When I try to resample, on real data, I get a whole bunch of NaN. Even though the data is at about my resampling freq (for example real data is at about 15s and I resample at 15S). This does seem to work if instead I resample at a higher freq. Any suggestions? The other issue with this approach is that resampling is relatively slow.
piRSquared over 7 years

@Adam some sample data would be more helpful. If you can provide some in your question, I can take a look at your specific issue.
Adam over 7 years

I'm not sure of the etiquette, but the data is too long for a comment. So, I put some in pastebin: pastebin.com/vK59kN0e
piRSquared over 7 years

@Adam for freq '15S' you need to use an upsampling method like mean or last to get a value filled in. You can then interpolate. Try v.resample('15S').mean().interpolate().plot() See docs at pandas.pydata.org/pandas-docs/stable/timeseries.html#resampl‌ing
Adam over 7 years

That makes some sense. My concern is that now I'm taking 15 sec data, and averaging and interpolating, which act to filter the data, when I really just want to find how extreme the actual changes are in the raw data.
piRSquared over 7 years

@Adam have you considered a rolling standard deviation?
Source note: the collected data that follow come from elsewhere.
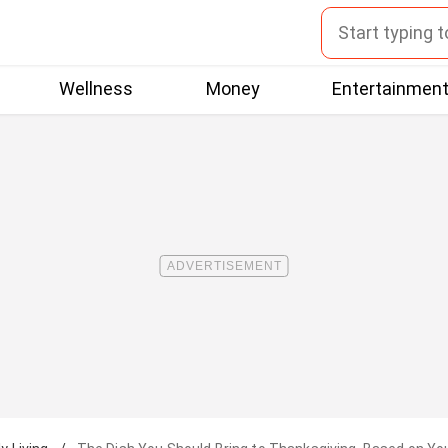
Wellness
Money
Entertainmen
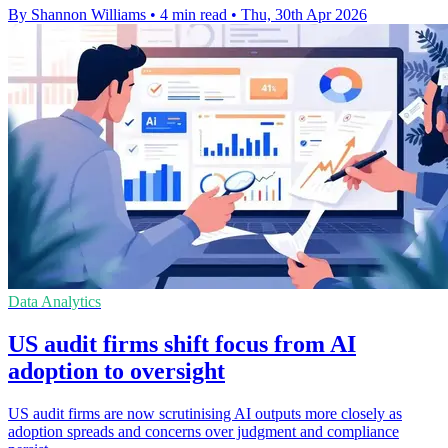
By Shannon Williams
•
4 min read
•
Thu, 30th Apr 2026
Data Analytics
US audit firms shift focus from AI
adoption to oversight
US audit firms are now scrutinising AI outputs more closely as
adoption spreads and concerns over judgment and compliance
Or rolling absolute differences?
Adam over 7 years

But don't either of those have the same problem of not accounting for missing or uneven timestamps?
astrojuanlu almost 7 years

There is no need to resample the series anymore thanks to improvements in the gradient function in NumPy 1.13 docs.scipy.org/doc/numpy/… This answer deserves an edit.
JosiahJohnston over 4 years

This was a very helpful hint to some problems I'm dealing with. To use modern numpy API: slope = pd.Series(np.gradient(tmp_.values, tmp_.index.astype('int64')//1e9), tmp_.index, name='slope'). np.gradient can deal with uneven intervals, but does need datetime cast into seconds or similar unit. The int64 trick is less readable but much faster than other ways of casting into seconds.
user2589273 over 2 years

Side note: It is bad practice to call a column values as it conflicts with the pandas df.values function.